Jain also linked speed to the process of identifying core products. “When the brand is in its first three to five years, the core is made. Yesterday we launched a new collection, and already two pieces have been identified as core. The faster you launch, the faster you find failures and winners, and that’s how your core business is built,” he said.

Next in the panel, Tanwani underlined that IndoEra was built with the everyday lives of Indian women in mind.

“For us it was very clear that we are here for customers, especially Indian customers. A woman’s journey through the day, from home to work to social gatherings, requires clothing that is comfortable, stylish, and suitable for all occasions. This was the industry’s major gap, and that’s how we were born,” she said.

She added that keeping pace with fast-changing fashion trends has been core to the brand’s growth. IndoEra today serves over 45,000 pin codes and introduces close to 200 new designs each month. “With the help of AI, we’ve reduced our manufacturing cycle to 21 days, from design to production, allowing us to match the speed the market demands,” she noted.

When the discussion turned to brand loyalty in a crowded women’s fashion market, Bansal stressed that the answer lay in storytelling and consistency.

“We are not making rockets here; anyone can copy a product tomorrow. What consumers value is the brand story, i.e., why we are doing this, who is building it. That’s what builds community, and community is the essence of brand building,” she said, adding that loyalty stems from consumers feeling part of a larger conversation rather than just buying a product.

Tanwani echoed this, pointing out that IndoEra’s growth was driven almost entirely by organic pull. The brand, she said, achieved its first ₹300 crore without marketing spends.

“On Amazon, our brand keyword ranks in the top five for ethnic wear.

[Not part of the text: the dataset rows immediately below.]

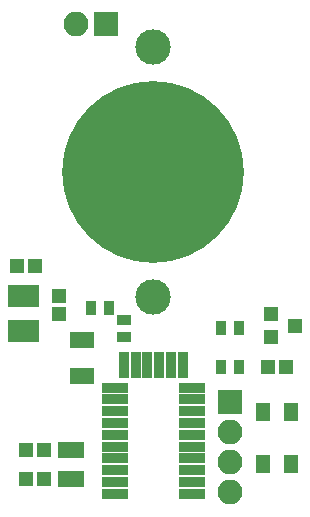
<source format=gts>
G04 #@! TF.FileFunction,Soldermask,Top*
%FSLAX46Y46*%
G04 Gerber Fmt 4.6, Leading zero omitted, Abs format (unit mm)*
G04 Created by KiCad (PCBNEW 4.0.7) date Wed Nov 28 02:00:18 2018*
%MOMM*%
%LPD*%
G01*
G04 APERTURE LIST*
%ADD10C,0.100000*%
%ADD11C,3.000000*%
%ADD12C,15.400000*%
%ADD13R,1.150000X1.200000*%
%ADD14R,1.200000X1.150000*%
%ADD15R,2.000000X1.400000*%
%ADD16R,1.300000X1.200000*%
%ADD17R,0.900000X1.300000*%
%ADD18R,1.300000X0.900000*%
%ADD19R,1.200000X1.600000*%
%ADD20R,0.750000X1.900000*%
%ADD21R,2.200000X1.400000*%
%ADD22R,2.100000X2.100000*%
%ADD23O,2.100000X2.100000*%
%ADD24R,2.200000X0.900000*%
%ADD25R,0.900000X2.200000*%
G04 APERTURE END LIST*
D10*
D11*
X111000000Y-81450000D03*
D12*
X111000000Y-92000000D03*
D11*
X111000000Y-102550000D03*
D13*
X103000000Y-104000000D03*
X103000000Y-102500000D03*
D14*
X101000000Y-100000000D03*
X99500000Y-100000000D03*
D15*
X105000000Y-109250000D03*
X105000000Y-106250000D03*
D14*
X100250000Y-118000000D03*
X101750000Y-118000000D03*
X100250000Y-115500000D03*
X101750000Y-115500000D03*
X120750000Y-108500000D03*
X122250000Y-108500000D03*
D16*
X121000000Y-104050000D03*
X121000000Y-105950000D03*
X123000000Y-105000000D03*
D17*
X118250000Y-105250000D03*
X116750000Y-105250000D03*
X107250000Y-103500000D03*
X105750000Y-103500000D03*
D18*
X108500000Y-104500000D03*
X108500000Y-106000000D03*
D17*
X116750000Y-108500000D03*
X118250000Y-108500000D03*
D19*
X120300000Y-112300000D03*
X122700000Y-112300000D03*
X120300000Y-116700000D03*
X122700000Y-116700000D03*
D20*
X100975000Y-105500000D03*
X100325000Y-105500000D03*
X99675000Y-105500000D03*
X99025000Y-105500000D03*
X99025000Y-102500000D03*
X99675000Y-102500000D03*
X100325000Y-102500000D03*
X100975000Y-102500000D03*
D21*
X104000000Y-118000000D03*
X104000000Y-115500000D03*
D22*
X107000000Y-79500000D03*
D23*
X104460000Y-79500000D03*
D22*
X117500000Y-111500000D03*
D23*
X117500000Y-114040000D03*
X117500000Y-116580000D03*
X117500000Y-119120000D03*
D24*
X107750000Y-110250000D03*
X107750000Y-111250000D03*
X107750000Y-112250000D03*
X107750000Y-113250000D03*
X107750000Y-114250000D03*
X107750000Y-115250000D03*
X107750000Y-116250000D03*
X107750000Y-117250000D03*
X107750000Y-118250000D03*
X107750000Y-119250000D03*
X114250000Y-119250000D03*
X114250000Y-118250000D03*
X114250000Y-117250000D03*
X114250000Y-116250000D03*
X114250000Y-115250000D03*
X114250000Y-114250000D03*
X114250000Y-113250000D03*
X114250000Y-112250000D03*
X114250000Y-111250000D03*
X114250000Y-110250000D03*
D25*
X113500000Y-108350000D03*
X112500000Y-108350000D03*
X111500000Y-108350000D03*
X110500000Y-108350000D03*
X109500000Y-108350000D03*
X108500000Y-108350000D03*
M02*

</source>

A repeat purchase rate of 55% in an unorganised market shows the strength of the community we have built,” she said.

Mehrotra, speaking from the skincare perspective, argued that brand loyalty ultimately rests on product trust.

“Product comes first, then comes everything. No fluff is going to work,” she said. Starting with dermatologists gave her company credibility and helped create a base of loyal consumers. She explained that this foundation made expansion smoother, from clinics to e-commerce to now 40,000–50,000 retail points across India.

Jain brought in the lens of rising aspirations across smaller towns and cities. Internet penetration, he noted, has levelled exposure across geographies.

“Tier 2 and 3 audiences now see the same celebrities and influencers as metros. Consumers are becoming aspirational and experimental. If there’s a great product with value, they’re willing to pay; whether it’s for bags, skincare, or even premium fans,” he said.

He added that this shift signals opportunity across categories. India’s appetite for mass-premium products, he argued, is only going to grow as consumers look for brands with authenticity and a strong story.